Open data sources like Metaweb, Wikipedia, and SEC Edgar database

I just read a few month old blog by Toby Segaran (author of the very useful book Programming Collective Intelligence) on link information for shared board of directors members between large corporations. Many years ago I did something similar from combined CIA Factbook and SEC Edgar data and I still have a SQL dump file on my Open Source web page.

Since Toby works at Metaweb he fetched the corporate director link data from Metaweb (Freebase). Freebase sets a high standard for the ease of finding and extracting information. Other sources like Wikipedia (via custom web scraping or fetching their entire database) or the RDF extraction of Wikipedia (DBpedia) are not as simple to use, but still useful.

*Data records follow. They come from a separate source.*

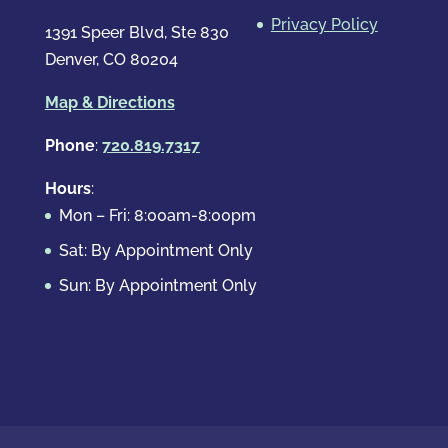
Privacy Policy
1391 Speer Blvd, Ste 830
Denver, CO 80204
Map & Directions
Phone
:
720.819.7317
Hours
:
Mon – Fri: 8:00am-8:00pm
Sat: By Appointment Only
Sun: By Appointment Only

I have a long history of organizing and cataloging information, starting in the 1980s at SAIC. Back in the pre-gopher days, I used to maintain lists (as plain text files) of where to find useful tools and information on FTP sites on the Internet and when someone would ask me where to find something then I would grep my own lists. Things have improved a lot since then :-)

I just finished the rough draft for an article on the Semantic Web this morning. Although standards like RDF/RDFS/OWL/SPARQL are very useful, I expect the Semantic Web to also have a strong ad hoc component. However ad hoc information sources may have standard interfaces built for them (E.g., SPARQL end points, etc.)